__YOUR INSTRUCTIONS__: Please return all lines in the listing holding the word "nose".

__EXCERPTED DATA__:
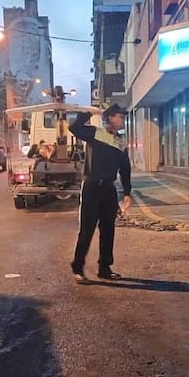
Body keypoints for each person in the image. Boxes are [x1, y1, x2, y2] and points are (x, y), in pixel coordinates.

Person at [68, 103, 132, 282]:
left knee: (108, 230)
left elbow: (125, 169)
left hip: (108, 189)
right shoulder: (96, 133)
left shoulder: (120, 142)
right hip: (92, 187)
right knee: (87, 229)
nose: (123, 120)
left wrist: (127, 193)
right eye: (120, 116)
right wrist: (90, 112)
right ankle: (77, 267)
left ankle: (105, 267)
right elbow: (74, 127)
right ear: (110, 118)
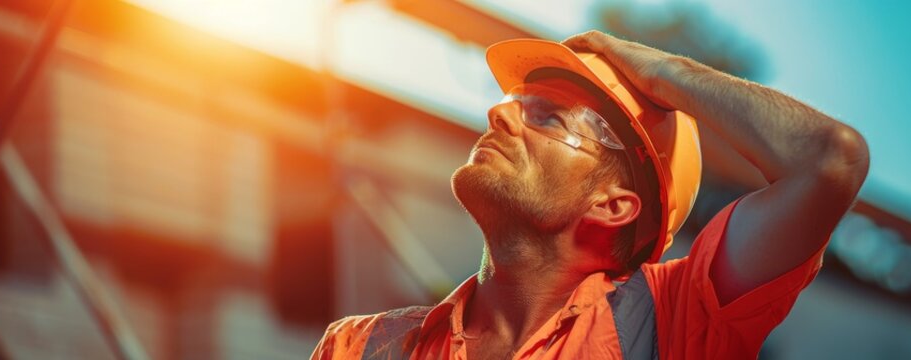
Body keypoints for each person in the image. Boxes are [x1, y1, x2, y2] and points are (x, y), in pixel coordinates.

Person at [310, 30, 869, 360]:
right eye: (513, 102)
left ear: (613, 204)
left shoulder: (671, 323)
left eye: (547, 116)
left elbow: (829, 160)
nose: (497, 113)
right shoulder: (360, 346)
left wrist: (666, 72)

...

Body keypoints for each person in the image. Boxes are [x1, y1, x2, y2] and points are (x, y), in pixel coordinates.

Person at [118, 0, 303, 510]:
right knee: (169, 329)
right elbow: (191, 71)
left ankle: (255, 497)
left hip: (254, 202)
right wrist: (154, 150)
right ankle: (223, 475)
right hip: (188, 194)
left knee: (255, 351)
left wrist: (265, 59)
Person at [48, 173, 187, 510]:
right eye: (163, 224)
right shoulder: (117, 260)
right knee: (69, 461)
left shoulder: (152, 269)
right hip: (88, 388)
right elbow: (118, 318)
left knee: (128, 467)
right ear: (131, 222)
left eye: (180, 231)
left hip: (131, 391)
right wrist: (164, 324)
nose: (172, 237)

--

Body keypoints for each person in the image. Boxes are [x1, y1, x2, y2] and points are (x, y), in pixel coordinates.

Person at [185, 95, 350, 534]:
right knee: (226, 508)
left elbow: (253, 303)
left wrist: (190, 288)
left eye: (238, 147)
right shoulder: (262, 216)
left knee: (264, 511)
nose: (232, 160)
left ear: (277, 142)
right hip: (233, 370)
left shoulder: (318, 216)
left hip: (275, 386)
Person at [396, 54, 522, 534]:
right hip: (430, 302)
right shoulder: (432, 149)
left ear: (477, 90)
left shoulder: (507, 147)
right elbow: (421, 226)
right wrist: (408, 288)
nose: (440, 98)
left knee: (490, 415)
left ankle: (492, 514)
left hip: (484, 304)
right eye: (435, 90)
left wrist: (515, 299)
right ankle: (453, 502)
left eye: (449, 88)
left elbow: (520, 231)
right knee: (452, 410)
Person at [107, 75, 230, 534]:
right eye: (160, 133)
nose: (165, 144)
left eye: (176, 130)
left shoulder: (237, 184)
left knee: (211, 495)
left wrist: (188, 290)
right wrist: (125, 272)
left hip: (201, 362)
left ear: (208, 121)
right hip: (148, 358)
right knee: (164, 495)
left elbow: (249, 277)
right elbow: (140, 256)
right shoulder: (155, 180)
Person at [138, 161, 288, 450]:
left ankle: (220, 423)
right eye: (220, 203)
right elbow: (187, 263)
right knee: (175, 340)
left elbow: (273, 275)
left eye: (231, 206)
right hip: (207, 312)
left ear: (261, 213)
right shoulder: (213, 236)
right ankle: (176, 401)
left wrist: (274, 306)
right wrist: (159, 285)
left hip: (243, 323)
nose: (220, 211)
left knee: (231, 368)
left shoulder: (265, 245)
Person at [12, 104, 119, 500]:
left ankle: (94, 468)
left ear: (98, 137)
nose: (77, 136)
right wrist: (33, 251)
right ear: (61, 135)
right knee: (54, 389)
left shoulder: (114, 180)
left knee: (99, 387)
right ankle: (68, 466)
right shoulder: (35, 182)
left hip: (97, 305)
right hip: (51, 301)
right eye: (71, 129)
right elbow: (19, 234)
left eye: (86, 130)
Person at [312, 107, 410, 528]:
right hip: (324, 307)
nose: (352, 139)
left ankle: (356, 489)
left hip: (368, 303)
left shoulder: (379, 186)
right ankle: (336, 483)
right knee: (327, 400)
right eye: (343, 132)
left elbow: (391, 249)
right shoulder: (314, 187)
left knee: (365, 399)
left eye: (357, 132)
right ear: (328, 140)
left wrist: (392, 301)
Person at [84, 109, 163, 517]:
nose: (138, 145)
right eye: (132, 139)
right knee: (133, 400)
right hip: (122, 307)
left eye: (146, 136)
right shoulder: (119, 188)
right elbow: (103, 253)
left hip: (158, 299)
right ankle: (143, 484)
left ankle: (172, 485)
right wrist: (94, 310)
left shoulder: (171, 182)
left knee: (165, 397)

__SOLUTION__:
nose: (123, 120)
nose: (497, 113)
nose: (172, 237)
nose: (232, 160)
nose: (440, 98)
nose: (165, 144)
nose: (220, 211)
nose: (77, 136)
nose: (352, 139)
nose: (138, 145)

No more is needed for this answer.